— EXTRACT —
Design Document: Enhancing Inode Attributes and Storage Policies in HDFS

Background: HDFS Solutions and Implementation for Archival Storage

Apache Hadoop 3.3.6 > Archival Storage, SSD & Memory introduces archival storage to decouple storage capacity from compute capacity:

Archival Storage is a solution to decouple growing storage capacity from compute capacity. Nodes with higher density and less expensive storage with low compute power are becoming available and can be used as cold storage in the clusters. Based on policy the data from hot can be moved to the cold. Adding more nodes to the cold storage can grow the storage independent of the compute capacity in the cluster.

Archival storage consists of two key components:

Storage Policy Resolution: Determines the storage policy for files (e.g., hot, cold, warm, all SSD, one SSD).
Data Movement: Ensures data is relocated to match the storage policy, addressing any discrepancies between expected and actual storage locations.

Apache Hadoop 3.3.6 > Archival Storage, SSD & Memory and Storage-Policy-Satisfier-in-HDFS-Oct-26-2017.pdf highlight two scenarios requiring data movement:

Setting a new storage policy on already existing file/dir will change the policy in Namespace, but it will not move the blocks physically across storage medias.

— ENTRIES —

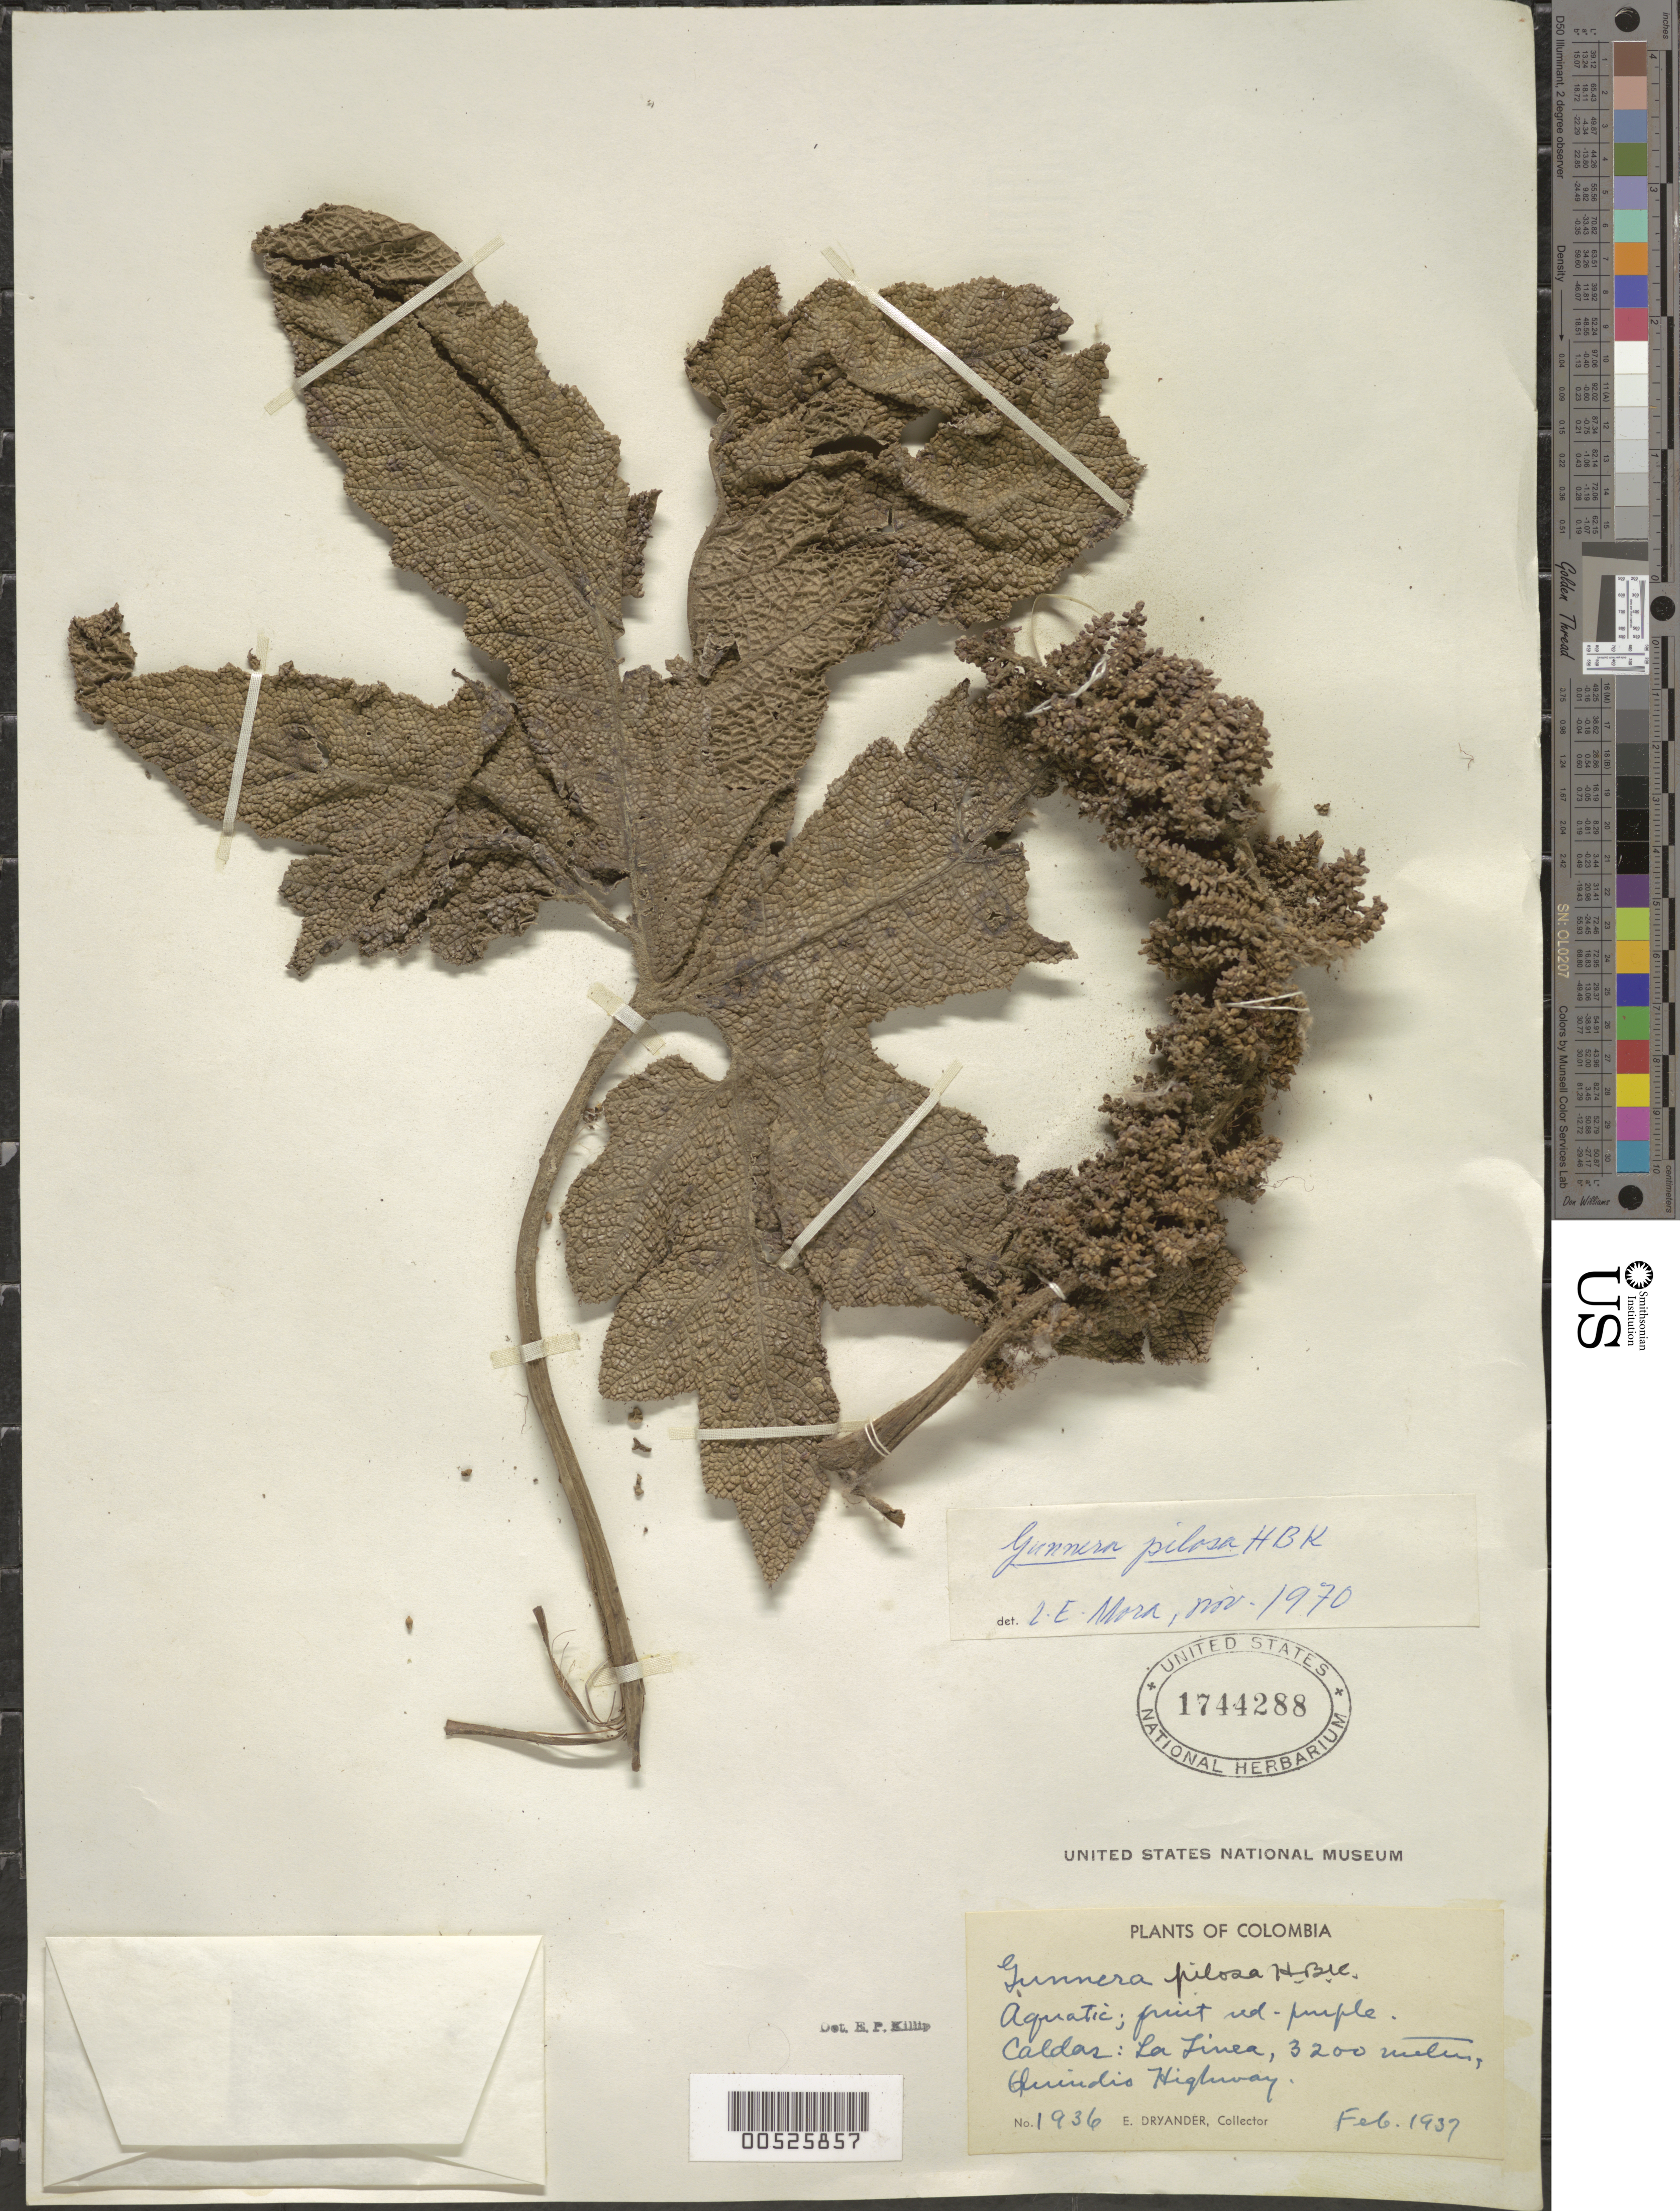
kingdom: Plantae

* * *

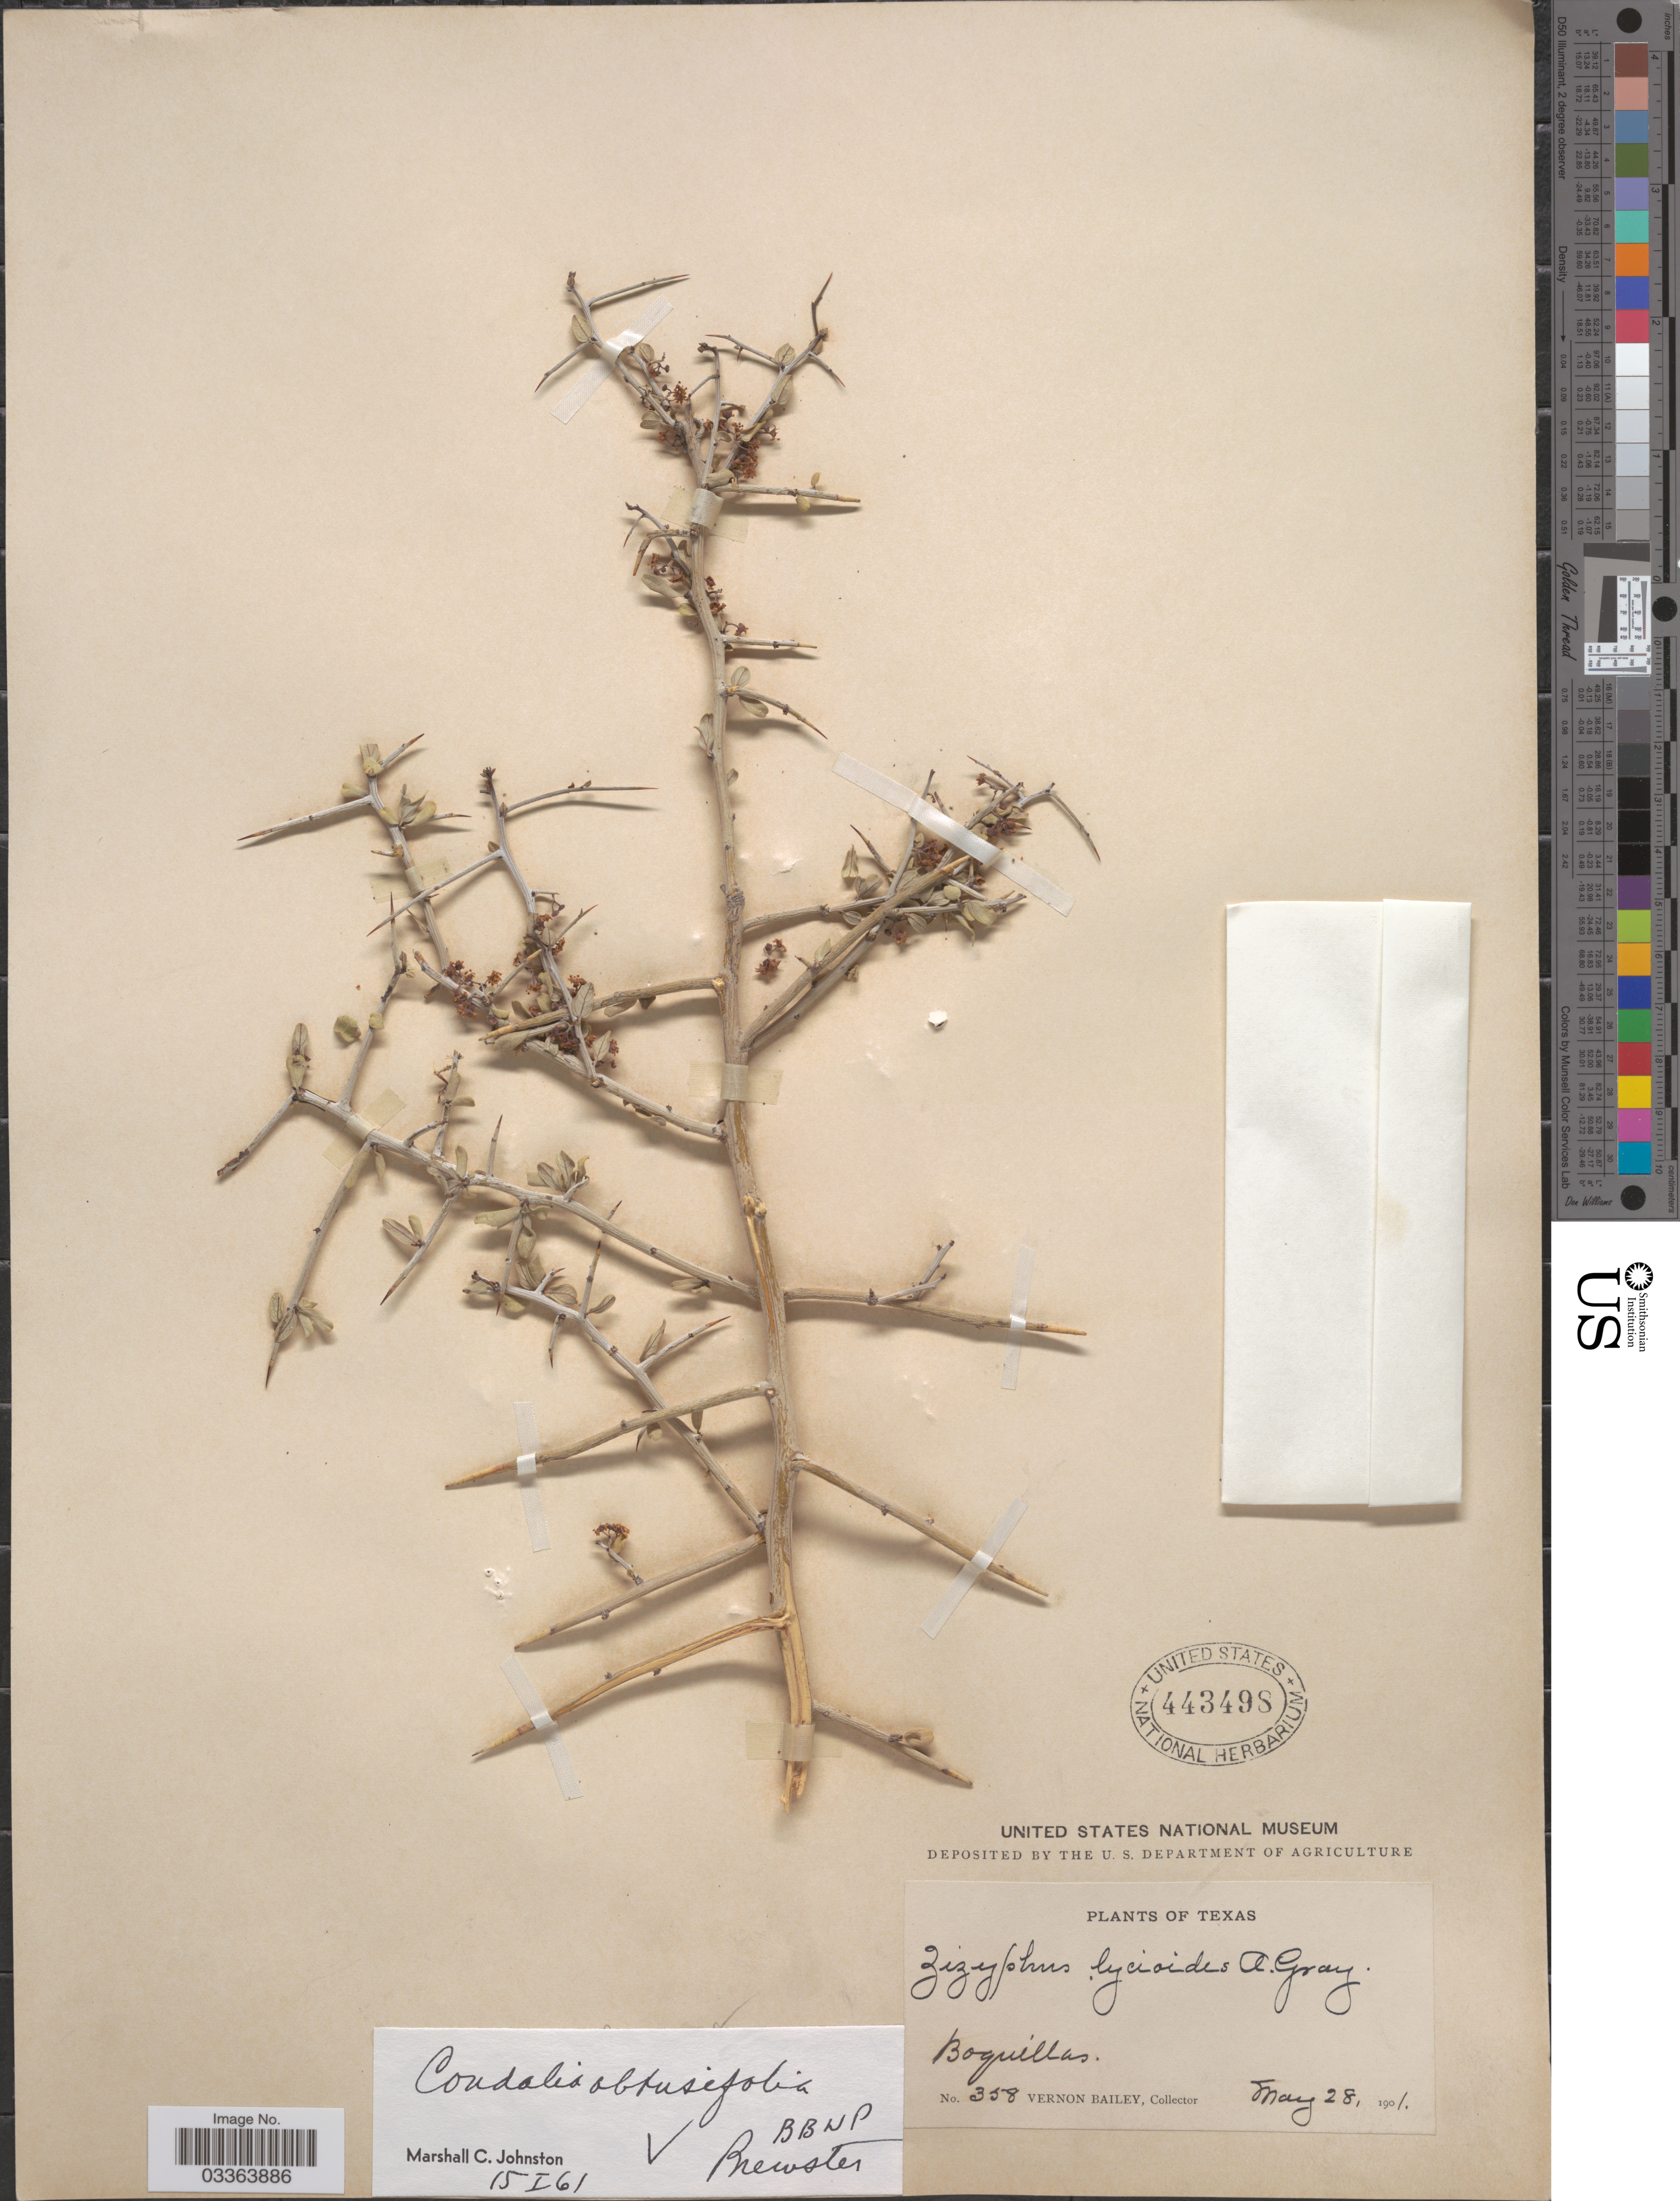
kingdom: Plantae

— PROBLEMS —
[1] Summarize the HDFS design document in two sentences.
[2] Which storage policies does the HDFS design document give as examples?
[3] Carry the HDFS design document forward from its last sentence.
The items come from a separate source unrelated to the HDFS design document.

— RESPONSES PER TASK —
[1] Archival storage separates growing storage capacity from compute capacity by using dense, less expensive, low-compute nodes as cold storage, to which data can be moved from hot storage based on policy. It has two key components: storage policy resolution, which determines the storage policy for files, and data movement, which relocates data to match that policy.

[2] Hot, cold, warm, all SSD, and one SSD.

[3]
Other scenario is, when user rename the files from one affected storage policy file (inherited policy from parent directory) to another storage policy effected directory, it will not copy inherited storage policy from source. So it will take effect from destination file/dir parent storage policy. This rename operation is just a metadata change in Namenode. The physical blocks still remain with source storage policy.

Storage policy resolution is straightforward:

The effective storage policy of a file or directory is resolved by the following rules.

If the file or directory is specified with a storage policy, return it.

For an unspecified file or directory, if it is the root directory, return the default storage policy. Otherwise, return its parent's effective storage policy.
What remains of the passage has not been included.